>>>>
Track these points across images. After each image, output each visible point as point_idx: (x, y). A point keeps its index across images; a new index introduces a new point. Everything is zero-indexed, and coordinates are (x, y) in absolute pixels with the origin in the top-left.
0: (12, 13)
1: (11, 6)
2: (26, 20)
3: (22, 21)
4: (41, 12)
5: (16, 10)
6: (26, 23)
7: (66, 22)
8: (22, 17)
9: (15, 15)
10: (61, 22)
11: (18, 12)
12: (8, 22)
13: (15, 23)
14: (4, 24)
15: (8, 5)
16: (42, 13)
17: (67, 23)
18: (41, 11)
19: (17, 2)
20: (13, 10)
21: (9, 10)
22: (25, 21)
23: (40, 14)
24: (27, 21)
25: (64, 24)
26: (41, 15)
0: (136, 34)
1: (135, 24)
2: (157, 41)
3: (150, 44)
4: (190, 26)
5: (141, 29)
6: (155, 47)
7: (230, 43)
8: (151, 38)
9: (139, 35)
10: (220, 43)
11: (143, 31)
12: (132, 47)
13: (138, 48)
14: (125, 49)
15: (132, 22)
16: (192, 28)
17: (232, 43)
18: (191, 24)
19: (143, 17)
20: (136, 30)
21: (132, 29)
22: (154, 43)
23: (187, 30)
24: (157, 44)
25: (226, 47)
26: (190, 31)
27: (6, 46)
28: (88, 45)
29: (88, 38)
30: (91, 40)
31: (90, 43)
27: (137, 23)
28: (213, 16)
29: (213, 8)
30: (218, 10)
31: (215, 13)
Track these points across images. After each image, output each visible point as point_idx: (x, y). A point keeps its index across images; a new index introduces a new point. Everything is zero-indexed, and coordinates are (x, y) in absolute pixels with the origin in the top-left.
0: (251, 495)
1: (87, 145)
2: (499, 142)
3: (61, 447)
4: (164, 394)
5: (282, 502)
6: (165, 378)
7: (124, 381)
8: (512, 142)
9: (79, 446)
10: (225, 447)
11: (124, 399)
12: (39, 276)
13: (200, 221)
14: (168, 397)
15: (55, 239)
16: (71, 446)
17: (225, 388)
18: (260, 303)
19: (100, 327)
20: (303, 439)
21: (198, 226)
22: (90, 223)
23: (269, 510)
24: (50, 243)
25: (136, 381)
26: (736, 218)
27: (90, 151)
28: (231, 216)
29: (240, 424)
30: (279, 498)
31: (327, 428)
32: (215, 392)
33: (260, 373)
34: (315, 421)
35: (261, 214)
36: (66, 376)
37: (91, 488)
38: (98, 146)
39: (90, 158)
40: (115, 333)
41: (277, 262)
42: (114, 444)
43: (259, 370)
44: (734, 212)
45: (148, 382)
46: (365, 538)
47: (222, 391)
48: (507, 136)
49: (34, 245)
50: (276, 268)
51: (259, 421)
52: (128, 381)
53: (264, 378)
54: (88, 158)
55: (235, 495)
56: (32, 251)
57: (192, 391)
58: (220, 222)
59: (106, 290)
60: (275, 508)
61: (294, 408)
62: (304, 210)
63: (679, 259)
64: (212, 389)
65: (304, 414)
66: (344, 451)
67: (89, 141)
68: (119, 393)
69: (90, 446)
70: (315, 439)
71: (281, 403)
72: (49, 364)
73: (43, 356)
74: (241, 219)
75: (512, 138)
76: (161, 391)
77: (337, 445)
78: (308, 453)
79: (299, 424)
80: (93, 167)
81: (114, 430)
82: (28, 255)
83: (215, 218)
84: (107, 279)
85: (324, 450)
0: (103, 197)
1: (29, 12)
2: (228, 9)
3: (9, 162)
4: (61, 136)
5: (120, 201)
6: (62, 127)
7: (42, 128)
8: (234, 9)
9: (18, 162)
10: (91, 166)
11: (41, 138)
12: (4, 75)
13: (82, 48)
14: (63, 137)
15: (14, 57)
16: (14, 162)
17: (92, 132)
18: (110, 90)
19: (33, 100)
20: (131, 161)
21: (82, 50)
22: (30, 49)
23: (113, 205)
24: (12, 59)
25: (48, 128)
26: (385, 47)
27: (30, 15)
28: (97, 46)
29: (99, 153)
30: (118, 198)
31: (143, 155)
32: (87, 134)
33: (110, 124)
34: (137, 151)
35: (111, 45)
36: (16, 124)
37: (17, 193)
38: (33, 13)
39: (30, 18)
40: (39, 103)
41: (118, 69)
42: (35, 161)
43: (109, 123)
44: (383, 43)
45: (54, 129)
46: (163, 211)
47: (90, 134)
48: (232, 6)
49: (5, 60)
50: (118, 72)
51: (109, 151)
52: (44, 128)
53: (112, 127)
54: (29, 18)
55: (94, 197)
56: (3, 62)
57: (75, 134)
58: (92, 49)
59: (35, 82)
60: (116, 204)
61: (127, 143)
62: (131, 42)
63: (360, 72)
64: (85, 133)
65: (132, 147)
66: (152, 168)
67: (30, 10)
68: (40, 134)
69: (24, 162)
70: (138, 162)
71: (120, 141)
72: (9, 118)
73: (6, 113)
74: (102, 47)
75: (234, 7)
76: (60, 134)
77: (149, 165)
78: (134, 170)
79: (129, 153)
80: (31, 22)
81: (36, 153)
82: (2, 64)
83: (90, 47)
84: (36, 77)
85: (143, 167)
<<<<
What this task involves: Word for word, restate the data above from its first line down to and including the line with "9: (15, 15)".

Output of the exercise:
Track these points across images. After each image, output each visible point as point_idx: (x, y). A point keeps its index across images; a new index introduces a new point. Everything is zero-indexed, and coordinates are (x, y) in absolute pixels with the origin in the top-left.
0: (12, 13)
1: (11, 6)
2: (26, 20)
3: (22, 21)
4: (41, 12)
5: (16, 10)
6: (26, 23)
7: (66, 22)
8: (22, 17)
9: (15, 15)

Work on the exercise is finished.